■ THE PROBLEM
Tally the lines of the data that include the word "CELG". Only the number is to be returned.

##### MATERIAL PROVIDED

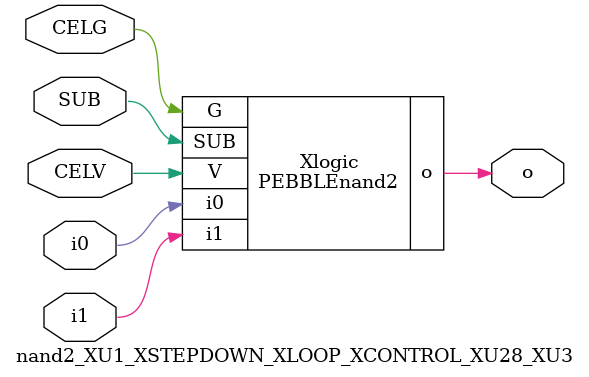
<source format=v>



module PEBBLEnand2 ( o, G, SUB, V, i0, i1 );

  input i0;
  input V;
  input i1;
  input G;
  output o;
  input SUB;
endmodule

//Celera Confidential Do Not Copy nand2_XU1_XSTEPDOWN_XLOOP_XCONTROL_XU28_XU3
//Celera Confidential Symbol Generator
//5V NAND2
module nand2_XU1_XSTEPDOWN_XLOOP_XCONTROL_XU28_XU3 (CELV,CELG,i0,i1,o,SUB);
input CELV;
input CELG;
input i0;
input i1;
input SUB;
output o;

//Celera Confidential Do Not Copy nand2
PEBBLEnand2 Xlogic(
.V (CELV),
.i0 (i0),
.i1 (i1),
.o (o),
.SUB (SUB),
.G (CELG)
);
//,diesize,PEBBLEnand2

//Celera Confidential Do Not Copy Module End
//Celera Schematic Generator
endmodule

</source>
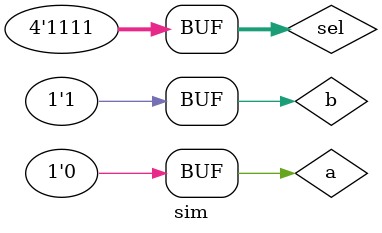
<source format=v>
`timescale 1ns / 1ps
module sim; 
reg[3:0] sel;
reg a,b;

wire w,x,y,z;

VoteCount uut (.a(a),.b(b),.sel(sel),.w(w),.x(x),.y(y),.z(z));

initial begin
    a=0;b=1;sel=4'b0000;
    #20 sel=4'b0001;
    #20 sel=4'b0010;
    #20 sel=4'b0011;
    #20 sel=4'b0100;
    #20 sel=4'b0101;
    #20 sel=4'b0110;
    #20 sel=4'b0111;
    #20 sel=4'b1000;
    #20 sel=4'b1001;
    #20 sel=4'b1010;
    #20 sel=4'b1011;
    #20 sel=4'b1100;
    #20 sel=4'b1101;
    #20 sel=4'b1110;
    #20 sel=4'b1111;
    #40;
end
initial begin
		 $monitor("t=%3d,a=%1b,b=%1b,w=%1b,x=%1b,y=%1b,z=%1b,sel=%4b",$time,a,b,w,x,y,z,sel);
		 end
endmodule

</source>
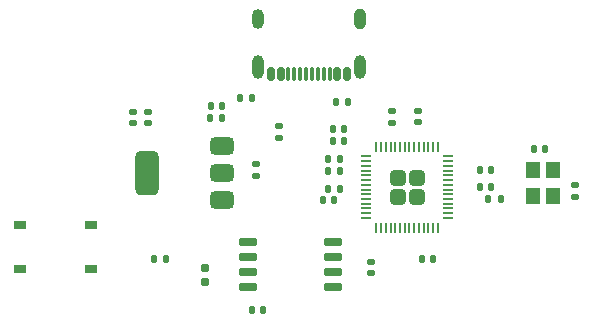
<source format=gbr>
%TF.GenerationSoftware,KiCad,Pcbnew,8.0.4*%
%TF.CreationDate,2024-07-24T01:11:58-07:00*%
%TF.ProjectId,panel_1,70616e65-6c5f-4312-9e6b-696361645f70,rev?*%
%TF.SameCoordinates,Original*%
%TF.FileFunction,Paste,Top*%
%TF.FilePolarity,Positive*%
%FSLAX46Y46*%
G04 Gerber Fmt 4.6, Leading zero omitted, Abs format (unit mm)*
G04 Created by KiCad (PCBNEW 8.0.4) date 2024-07-24 01:11:58*
%MOMM*%
%LPD*%
G01*
G04 APERTURE LIST*
G04 Aperture macros list*
%AMRoundRect*
0 Rectangle with rounded corners*
0 $1 Rounding radius*
0 $2 $3 $4 $5 $6 $7 $8 $9 X,Y pos of 4 corners*
0 Add a 4 corners polygon primitive as box body*
4,1,4,$2,$3,$4,$5,$6,$7,$8,$9,$2,$3,0*
0 Add four circle primitives for the rounded corners*
1,1,$1+$1,$2,$3*
1,1,$1+$1,$4,$5*
1,1,$1+$1,$6,$7*
1,1,$1+$1,$8,$9*
0 Add four rect primitives between the rounded corners*
20,1,$1+$1,$2,$3,$4,$5,0*
20,1,$1+$1,$4,$5,$6,$7,0*
20,1,$1+$1,$6,$7,$8,$9,0*
20,1,$1+$1,$8,$9,$2,$3,0*%
G04 Aperture macros list end*
%ADD10RoundRect,0.140000X0.140000X0.170000X-0.140000X0.170000X-0.140000X-0.170000X0.140000X-0.170000X0*%
%ADD11RoundRect,0.140000X-0.140000X-0.170000X0.140000X-0.170000X0.140000X0.170000X-0.140000X0.170000X0*%
%ADD12RoundRect,0.135000X-0.135000X-0.185000X0.135000X-0.185000X0.135000X0.185000X-0.135000X0.185000X0*%
%ADD13RoundRect,0.140000X0.170000X-0.140000X0.170000X0.140000X-0.170000X0.140000X-0.170000X-0.140000X0*%
%ADD14RoundRect,0.375000X0.625000X0.375000X-0.625000X0.375000X-0.625000X-0.375000X0.625000X-0.375000X0*%
%ADD15RoundRect,0.500000X0.500000X1.400000X-0.500000X1.400000X-0.500000X-1.400000X0.500000X-1.400000X0*%
%ADD16RoundRect,0.150000X0.150000X0.420000X-0.150000X0.420000X-0.150000X-0.420000X0.150000X-0.420000X0*%
%ADD17RoundRect,0.075000X0.075000X0.495000X-0.075000X0.495000X-0.075000X-0.495000X0.075000X-0.495000X0*%
%ADD18O,1.000000X2.000000*%
%ADD19O,1.000000X1.800000*%
%ADD20O,1.000000X1.700000*%
%ADD21R,1.000000X0.750000*%
%ADD22RoundRect,0.135000X-0.185000X0.135000X-0.185000X-0.135000X0.185000X-0.135000X0.185000X0.135000X0*%
%ADD23R,1.200000X1.400000*%
%ADD24RoundRect,0.150000X0.650000X0.150000X-0.650000X0.150000X-0.650000X-0.150000X0.650000X-0.150000X0*%
%ADD25RoundRect,0.140000X-0.170000X0.140000X-0.170000X-0.140000X0.170000X-0.140000X0.170000X0.140000X0*%
%ADD26RoundRect,0.249999X0.395001X-0.395001X0.395001X0.395001X-0.395001X0.395001X-0.395001X-0.395001X0*%
%ADD27RoundRect,0.050000X0.050000X-0.387500X0.050000X0.387500X-0.050000X0.387500X-0.050000X-0.387500X0*%
%ADD28RoundRect,0.050000X0.387500X-0.050000X0.387500X0.050000X-0.387500X0.050000X-0.387500X-0.050000X0*%
%ADD29RoundRect,0.160000X-0.160000X0.197500X-0.160000X-0.197500X0.160000X-0.197500X0.160000X0.197500X0*%
%ADD30RoundRect,0.135000X0.135000X0.185000X-0.135000X0.185000X-0.135000X-0.185000X0.135000X-0.185000X0*%
G04 APERTURE END LIST*
D10*
%TO.C,C10*%
X156180000Y-41900000D03*
X155220000Y-41900000D03*
%TD*%
D11*
%TO.C,C14*%
X168040000Y-41740000D03*
X169000000Y-41740000D03*
%TD*%
D10*
%TO.C,C4*%
X173560000Y-38580000D03*
X172600000Y-38580000D03*
%TD*%
D12*
%TO.C,R5*%
X140451000Y-47836000D03*
X141471000Y-47836000D03*
%TD*%
D13*
%TO.C,C18*%
X138700000Y-36380000D03*
X138700000Y-35420000D03*
%TD*%
D14*
%TO.C,U2*%
X146172000Y-42878000D03*
X146172000Y-40578000D03*
D15*
X139872000Y-40578000D03*
D14*
X146172000Y-38278000D03*
%TD*%
D13*
%TO.C,C16*%
X160580000Y-36310000D03*
X160580000Y-35350000D03*
%TD*%
D16*
%TO.C,J1*%
X156780000Y-32215000D03*
X155980000Y-32215000D03*
D17*
X154830000Y-32215000D03*
X153830000Y-32215000D03*
X153330000Y-32215000D03*
X152330000Y-32215000D03*
D16*
X151180000Y-32215000D03*
X150380000Y-32215000D03*
X150380000Y-32215000D03*
X151180000Y-32215000D03*
D17*
X151830000Y-32215000D03*
X152830000Y-32215000D03*
X154330000Y-32215000D03*
X155330000Y-32215000D03*
D16*
X155980000Y-32215000D03*
X156780000Y-32215000D03*
D18*
X157900000Y-31645000D03*
D19*
X157900000Y-27505000D03*
D18*
X149260000Y-31645000D03*
D20*
X149260000Y-27505000D03*
%TD*%
D12*
%TO.C,R3*%
X155820000Y-34580000D03*
X156840000Y-34580000D03*
%TD*%
D21*
%TO.C,SW1*%
X129105000Y-44955000D03*
X135105000Y-44955000D03*
X129105000Y-48705000D03*
X135105000Y-48705000D03*
%TD*%
D22*
%TO.C,R2*%
X151022000Y-36568000D03*
X151022000Y-37588000D03*
%TD*%
D11*
%TO.C,C8*%
X168040000Y-40330000D03*
X169000000Y-40330000D03*
%TD*%
D10*
%TO.C,C9*%
X155680000Y-42900000D03*
X154720000Y-42900000D03*
%TD*%
D11*
%TO.C,C2*%
X145220000Y-35900000D03*
X146180000Y-35900000D03*
%TD*%
D10*
%TO.C,C6*%
X156560000Y-37830000D03*
X155600000Y-37830000D03*
%TD*%
D11*
%TO.C,C13*%
X163100000Y-47830000D03*
X164060000Y-47830000D03*
%TD*%
D23*
%TO.C,Y1*%
X174196000Y-42530000D03*
X174196000Y-40330000D03*
X172496000Y-40330000D03*
X172496000Y-42530000D03*
%TD*%
D11*
%TO.C,C5*%
X148736000Y-52154000D03*
X149696000Y-52154000D03*
%TD*%
D12*
%TO.C,R1*%
X147690000Y-34247000D03*
X148710000Y-34247000D03*
%TD*%
D13*
%TO.C,C17*%
X139945000Y-36378000D03*
X139945000Y-35418000D03*
%TD*%
%TO.C,C11*%
X149080000Y-40810000D03*
X149080000Y-39850000D03*
%TD*%
D24*
%TO.C,U3*%
X155610000Y-50249000D03*
X155610000Y-48979000D03*
X155610000Y-47709000D03*
X155610000Y-46439000D03*
X148410000Y-46439000D03*
X148410000Y-47709000D03*
X148410000Y-48979000D03*
X148410000Y-50249000D03*
%TD*%
D25*
%TO.C,C12*%
X158830000Y-48100000D03*
X158830000Y-49060000D03*
%TD*%
D12*
%TO.C,R8*%
X155190000Y-40400000D03*
X156210000Y-40400000D03*
%TD*%
D26*
%TO.C,U1*%
X161078000Y-42578000D03*
X162678000Y-42578000D03*
X161078000Y-40978000D03*
X162678000Y-40978000D03*
D27*
X159278000Y-45215500D03*
X159678000Y-45215500D03*
X160078000Y-45215500D03*
X160478000Y-45215500D03*
X160878000Y-45215500D03*
X161278000Y-45215500D03*
X161678000Y-45215500D03*
X162078000Y-45215500D03*
X162478000Y-45215500D03*
X162878000Y-45215500D03*
X163278000Y-45215500D03*
X163678000Y-45215500D03*
X164078000Y-45215500D03*
X164478000Y-45215500D03*
D28*
X165315500Y-44378000D03*
X165315500Y-43978000D03*
X165315500Y-43578000D03*
X165315500Y-43178000D03*
X165315500Y-42778000D03*
X165315500Y-42378000D03*
X165315500Y-41978000D03*
X165315500Y-41578000D03*
X165315500Y-41178000D03*
X165315500Y-40778000D03*
X165315500Y-40378000D03*
X165315500Y-39978000D03*
X165315500Y-39578000D03*
X165315500Y-39178000D03*
D27*
X164478000Y-38340500D03*
X164078000Y-38340500D03*
X163678000Y-38340500D03*
X163278000Y-38340500D03*
X162878000Y-38340500D03*
X162478000Y-38340500D03*
X162078000Y-38340500D03*
X161678000Y-38340500D03*
X161278000Y-38340500D03*
X160878000Y-38340500D03*
X160478000Y-38340500D03*
X160078000Y-38340500D03*
X159678000Y-38340500D03*
X159278000Y-38340500D03*
D28*
X158440500Y-39178000D03*
X158440500Y-39578000D03*
X158440500Y-39978000D03*
X158440500Y-40378000D03*
X158440500Y-40778000D03*
X158440500Y-41178000D03*
X158440500Y-41578000D03*
X158440500Y-41978000D03*
X158440500Y-42378000D03*
X158440500Y-42778000D03*
X158440500Y-43178000D03*
X158440500Y-43578000D03*
X158440500Y-43978000D03*
X158440500Y-44378000D03*
%TD*%
D13*
%TO.C,C15*%
X162830000Y-36290000D03*
X162830000Y-35330000D03*
%TD*%
D29*
%TO.C,R6*%
X144771000Y-48635500D03*
X144771000Y-49830500D03*
%TD*%
D12*
%TO.C,R7*%
X155190000Y-39400000D03*
X156210000Y-39400000D03*
%TD*%
D30*
%TO.C,R4*%
X169790000Y-42756000D03*
X168770000Y-42756000D03*
%TD*%
D10*
%TO.C,C7*%
X156560000Y-36830000D03*
X155600000Y-36830000D03*
%TD*%
D11*
%TO.C,C1*%
X145240000Y-34900000D03*
X146200000Y-34900000D03*
%TD*%
D25*
%TO.C,C3*%
X176052000Y-41628000D03*
X176052000Y-42588000D03*
%TD*%
M02*

</source>
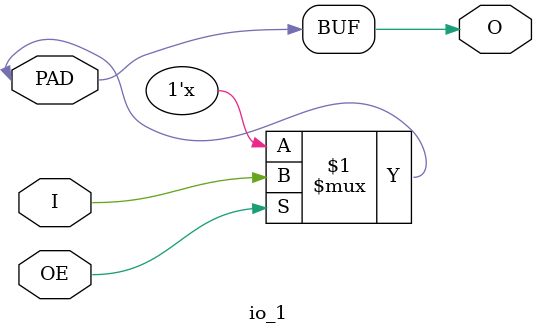
<source format=v>
module io_1 (input OE, input I, output O, inout PAD);
   assign O = PAD;
   assign PAD = OE ? I : 1'bz;
endmodule
</source>
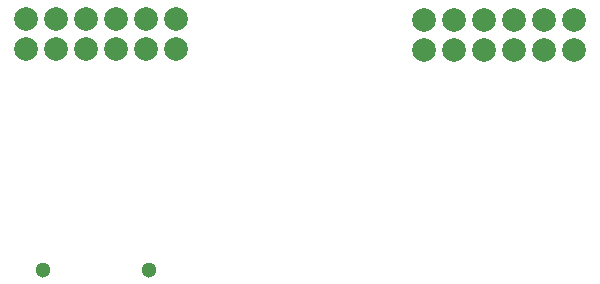
<source format=gbr>
G04 #@! TF.GenerationSoftware,KiCad,Pcbnew,5.0.2+dfsg1-1*
G04 #@! TF.CreationDate,2019-08-26T09:35:30+01:00*
G04 #@! TF.ProjectId,HDMI_SD_expansion,48444d49-5f53-4445-9f65-7870616e7369,rev?*
G04 #@! TF.SameCoordinates,Original*
G04 #@! TF.FileFunction,Copper,L2,Bot*
G04 #@! TF.FilePolarity,Positive*
%FSLAX46Y46*%
G04 Gerber Fmt 4.6, Leading zero omitted, Abs format (unit mm)*
G04 Created by KiCad (PCBNEW 5.0.2+dfsg1-1) date Mon 26 Aug 2019 09:35:30 BST*
%MOMM*%
%LPD*%
G01*
G04 APERTURE LIST*
G04 #@! TA.AperFunction,ViaPad*
%ADD10C,1.300000*%
G04 #@! TD*
G04 #@! TA.AperFunction,ComponentPad*
%ADD11C,2.000000*%
G04 #@! TD*
G04 APERTURE END LIST*
D10*
G04 #@! TO.N,*
G04 #@! TO.C,J4*
X117700000Y-115600000D03*
X126700000Y-115600000D03*
G04 #@! TD*
D11*
G04 #@! TO.P,J3,2*
G04 #@! TO.N,/TDMS_D0_P*
X116300000Y-94360000D03*
G04 #@! TO.P,J3,4*
G04 #@! TO.N,/TDMS_D0_N*
X118840000Y-94360000D03*
G04 #@! TO.P,J3,6*
G04 #@! TO.N,/TDMS_D1_P*
X121380000Y-94360000D03*
G04 #@! TO.P,J3,8*
G04 #@! TO.N,/TDMS_D1_N*
X123920000Y-94360000D03*
G04 #@! TO.P,J3,10*
G04 #@! TO.N,GND*
X126460000Y-94360000D03*
G04 #@! TO.P,J3,12*
G04 #@! TO.N,+5V*
X129000000Y-94360000D03*
G04 #@! TO.P,J3,11*
X129000000Y-96900000D03*
G04 #@! TO.P,J3,9*
G04 #@! TO.N,GND*
X126460000Y-96900000D03*
G04 #@! TO.P,J3,7*
G04 #@! TO.N,/TDMS_CLK_N*
X123920000Y-96900000D03*
G04 #@! TO.P,J3,5*
G04 #@! TO.N,/TDMS_CLK_P*
X121380000Y-96900000D03*
G04 #@! TO.P,J3,3*
G04 #@! TO.N,/TDMS_D2_N*
X118840000Y-96900000D03*
G04 #@! TO.P,J3,1*
G04 #@! TO.N,/TDMS_D2_P*
X116300000Y-96900000D03*
G04 #@! TD*
G04 #@! TO.P,J1,1*
G04 #@! TO.N,/SS*
X150000000Y-97000000D03*
G04 #@! TO.P,J1,3*
G04 #@! TO.N,/MOSI*
X152540000Y-97000000D03*
G04 #@! TO.P,J1,5*
G04 #@! TO.N,/MISO*
X155080000Y-97000000D03*
G04 #@! TO.P,J1,7*
G04 #@! TO.N,/SCK*
X157620000Y-97000000D03*
G04 #@! TO.P,J1,9*
G04 #@! TO.N,GND*
X160160000Y-97000000D03*
G04 #@! TO.P,J1,11*
G04 #@! TO.N,+5V*
X162700000Y-97000000D03*
G04 #@! TO.P,J1,12*
X162700000Y-94460000D03*
G04 #@! TO.P,J1,10*
G04 #@! TO.N,GND*
X160160000Y-94460000D03*
G04 #@! TO.P,J1,8*
G04 #@! TO.N,/TDMS_D1_N*
X157620000Y-94460000D03*
G04 #@! TO.P,J1,6*
G04 #@! TO.N,/TDMS_D1_P*
X155080000Y-94460000D03*
G04 #@! TO.P,J1,4*
G04 #@! TO.N,/SCK*
X152540000Y-94460000D03*
G04 #@! TO.P,J1,2*
G04 #@! TO.N,/MOSI*
X150000000Y-94460000D03*
G04 #@! TD*
M02*

</source>
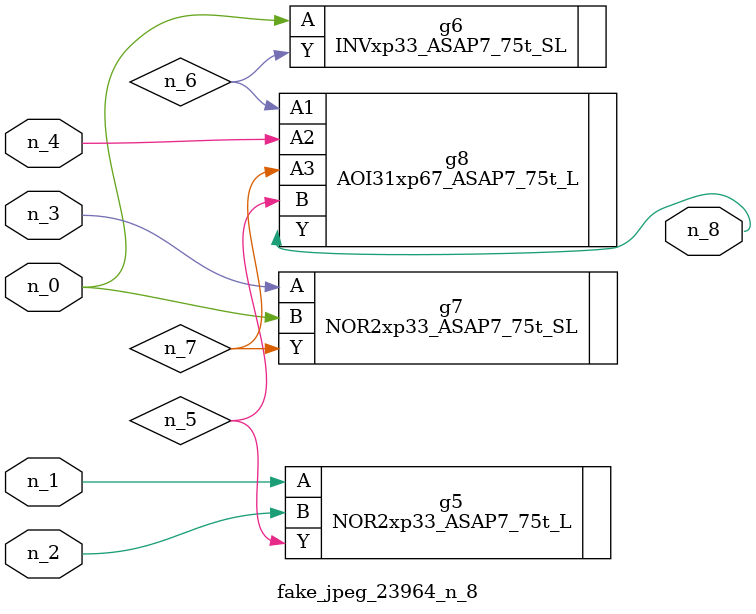
<source format=v>
module fake_jpeg_23964_n_8 (n_3, n_2, n_1, n_0, n_4, n_8);

input n_3;
input n_2;
input n_1;
input n_0;
input n_4;

output n_8;

wire n_6;
wire n_5;
wire n_7;

NOR2xp33_ASAP7_75t_L g5 ( 
.A(n_1),
.B(n_2),
.Y(n_5)
);

INVxp33_ASAP7_75t_SL g6 ( 
.A(n_0),
.Y(n_6)
);

NOR2xp33_ASAP7_75t_SL g7 ( 
.A(n_3),
.B(n_0),
.Y(n_7)
);

AOI31xp67_ASAP7_75t_L g8 ( 
.A1(n_6),
.A2(n_4),
.A3(n_7),
.B(n_5),
.Y(n_8)
);


endmodule
</source>
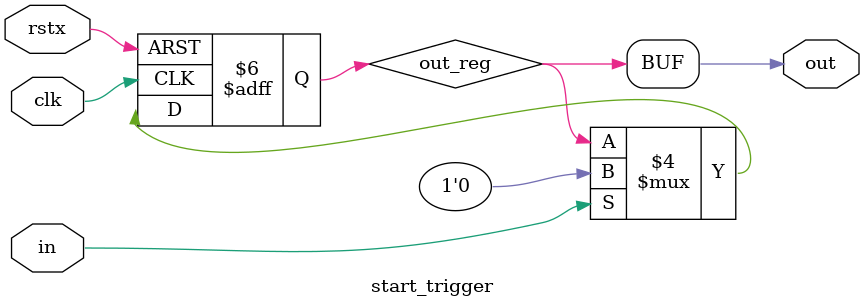
<source format=v>
module start_trigger (clk, in, rstx, out);

		input clk;
		input in;
		input rstx;
		output out;
				
		reg out_reg;
		assign out = out_reg;
				
      always @(posedge clk or negedge rstx)
      begin
				if(rstx == 0)
				begin
					out_reg <= 1;
				end
				else if(in == 1)
				begin
					out_reg <= 0;
				end
      end

endmodule 
</source>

##########

■ RESULT
3